DOCUMENT TEXT |
----------
Why are Male Butterflies More Likely to Seek Minerals?

Eastern tailed blue photographed at Raccoon Creek State Park, PA

He’s our 2nd post of an Eastern-Tailed  Blue butterfly. Our first post offers a ventral (underside) wing of the wings.

Here the dorsal (upper) wing surface blares the fantastic blue of a fresh, healthy male ETB. Experts use the ‘ETB’ shortcut to identify individuals of this butterfly species.

About in June on a moist trail at Raccoon Creek State Park, he is taking up water and all of those minerals that we learned about on that beloved Periodic Table of Elements. Why are males more likely to be seeking minerals? Because males spend much of their day flying around searching for females. This extended flight time results in a good deal of protein wear and tear and . . . they’ll need fresh mineral caches to synthesize brand-new protein molecules (these elements are part of the make-up of different protein molecules).
----------
PROVIDED DATA |

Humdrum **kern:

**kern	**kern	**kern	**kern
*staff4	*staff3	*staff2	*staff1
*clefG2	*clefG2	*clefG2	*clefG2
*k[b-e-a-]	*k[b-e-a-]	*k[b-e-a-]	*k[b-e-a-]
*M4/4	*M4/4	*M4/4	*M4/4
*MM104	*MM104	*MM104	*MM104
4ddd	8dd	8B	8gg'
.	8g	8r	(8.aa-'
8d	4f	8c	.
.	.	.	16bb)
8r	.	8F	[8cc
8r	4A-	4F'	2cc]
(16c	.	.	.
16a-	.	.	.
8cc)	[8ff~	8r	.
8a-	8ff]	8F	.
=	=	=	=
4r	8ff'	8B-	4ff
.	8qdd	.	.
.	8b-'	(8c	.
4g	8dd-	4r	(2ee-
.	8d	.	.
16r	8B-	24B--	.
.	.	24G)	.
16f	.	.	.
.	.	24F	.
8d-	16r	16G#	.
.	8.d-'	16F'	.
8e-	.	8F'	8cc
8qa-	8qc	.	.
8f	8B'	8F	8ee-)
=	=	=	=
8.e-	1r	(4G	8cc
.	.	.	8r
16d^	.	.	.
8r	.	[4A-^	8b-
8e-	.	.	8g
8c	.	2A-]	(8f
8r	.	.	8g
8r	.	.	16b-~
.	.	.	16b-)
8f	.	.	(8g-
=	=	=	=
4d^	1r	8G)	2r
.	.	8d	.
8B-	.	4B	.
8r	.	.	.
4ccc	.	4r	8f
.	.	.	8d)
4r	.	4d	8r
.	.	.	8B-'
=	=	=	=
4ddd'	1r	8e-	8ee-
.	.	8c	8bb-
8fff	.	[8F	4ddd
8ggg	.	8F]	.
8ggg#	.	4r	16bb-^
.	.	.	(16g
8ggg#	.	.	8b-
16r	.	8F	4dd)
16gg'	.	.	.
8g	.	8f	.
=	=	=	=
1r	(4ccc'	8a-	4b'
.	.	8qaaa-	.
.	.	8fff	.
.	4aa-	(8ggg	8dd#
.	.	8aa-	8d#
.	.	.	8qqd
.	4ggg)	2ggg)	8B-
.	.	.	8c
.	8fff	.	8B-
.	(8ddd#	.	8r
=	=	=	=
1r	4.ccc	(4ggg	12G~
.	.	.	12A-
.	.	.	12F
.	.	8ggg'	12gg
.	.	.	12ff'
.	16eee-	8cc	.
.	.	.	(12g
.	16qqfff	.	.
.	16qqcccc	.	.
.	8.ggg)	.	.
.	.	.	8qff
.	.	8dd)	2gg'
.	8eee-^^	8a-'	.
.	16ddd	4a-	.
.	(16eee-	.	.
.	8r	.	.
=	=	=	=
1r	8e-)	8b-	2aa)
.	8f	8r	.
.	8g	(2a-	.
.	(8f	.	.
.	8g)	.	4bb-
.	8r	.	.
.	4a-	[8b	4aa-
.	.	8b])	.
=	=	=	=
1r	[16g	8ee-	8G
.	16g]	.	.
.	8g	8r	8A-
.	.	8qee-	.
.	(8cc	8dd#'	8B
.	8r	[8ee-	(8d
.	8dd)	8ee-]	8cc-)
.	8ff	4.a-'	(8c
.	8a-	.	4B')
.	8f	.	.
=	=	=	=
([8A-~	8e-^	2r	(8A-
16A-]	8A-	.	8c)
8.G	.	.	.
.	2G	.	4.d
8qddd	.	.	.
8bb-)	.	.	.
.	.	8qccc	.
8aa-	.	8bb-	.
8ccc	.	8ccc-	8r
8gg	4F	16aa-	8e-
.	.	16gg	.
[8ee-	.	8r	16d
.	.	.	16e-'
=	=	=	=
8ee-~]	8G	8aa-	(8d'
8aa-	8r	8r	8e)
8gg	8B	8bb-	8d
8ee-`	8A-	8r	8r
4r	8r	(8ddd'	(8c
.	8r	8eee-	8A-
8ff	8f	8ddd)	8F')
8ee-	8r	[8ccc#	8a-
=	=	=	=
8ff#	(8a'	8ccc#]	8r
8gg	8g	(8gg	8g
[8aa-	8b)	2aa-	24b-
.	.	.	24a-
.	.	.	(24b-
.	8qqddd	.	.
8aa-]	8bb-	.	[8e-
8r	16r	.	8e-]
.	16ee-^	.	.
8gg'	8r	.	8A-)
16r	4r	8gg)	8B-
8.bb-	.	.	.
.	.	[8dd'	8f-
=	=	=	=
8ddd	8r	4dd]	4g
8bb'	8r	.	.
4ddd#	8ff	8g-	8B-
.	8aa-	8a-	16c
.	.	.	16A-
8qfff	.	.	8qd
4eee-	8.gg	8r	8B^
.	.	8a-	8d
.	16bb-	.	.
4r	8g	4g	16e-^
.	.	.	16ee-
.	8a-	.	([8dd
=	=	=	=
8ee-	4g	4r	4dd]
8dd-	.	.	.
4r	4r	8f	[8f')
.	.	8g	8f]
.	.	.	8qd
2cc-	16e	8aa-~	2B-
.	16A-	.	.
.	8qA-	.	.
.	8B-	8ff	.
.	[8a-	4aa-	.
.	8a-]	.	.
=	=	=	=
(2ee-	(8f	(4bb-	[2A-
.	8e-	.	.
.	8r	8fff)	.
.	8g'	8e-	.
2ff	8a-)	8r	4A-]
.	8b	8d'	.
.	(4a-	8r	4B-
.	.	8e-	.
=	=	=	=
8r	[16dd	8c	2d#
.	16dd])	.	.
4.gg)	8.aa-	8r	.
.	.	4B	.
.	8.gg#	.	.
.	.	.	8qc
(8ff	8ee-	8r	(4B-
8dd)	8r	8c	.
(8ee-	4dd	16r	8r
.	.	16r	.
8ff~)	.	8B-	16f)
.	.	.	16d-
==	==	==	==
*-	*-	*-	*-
----------
PARTS OF THE EXERCISE |
1: In the Eastern tailed blue post, why are males more likely to seek minerals?
2: Please resume the Eastern tailed blue post, picking up after its final sentence.
The entries have nothing to do with the Eastern tailed blue post.

TASK-BY-TASK RESULTS |
1: Males spend much of their day flying around searching for females, and the resulting protein wear means they need fresh minerals to build new protein molecules.

2:
Everes comyntas prefer trails and cut and disturbed areas and you’ll see them from April to late September. When disturbed they fly as short distance, close to the ground and set down perhaps 20 feet down trail.

The ladies don’t have blue above. Instead their dorsal wing color is gray.

How large are ETB’s? Tiny, about the width of your thumbnail. But . . . they’re pookies, perky, waif-like and pretty, especially their black and orange/red markings (see our other posting).

Where are they during February? They winter over as (eggs, papa, larva, adults). Which is it?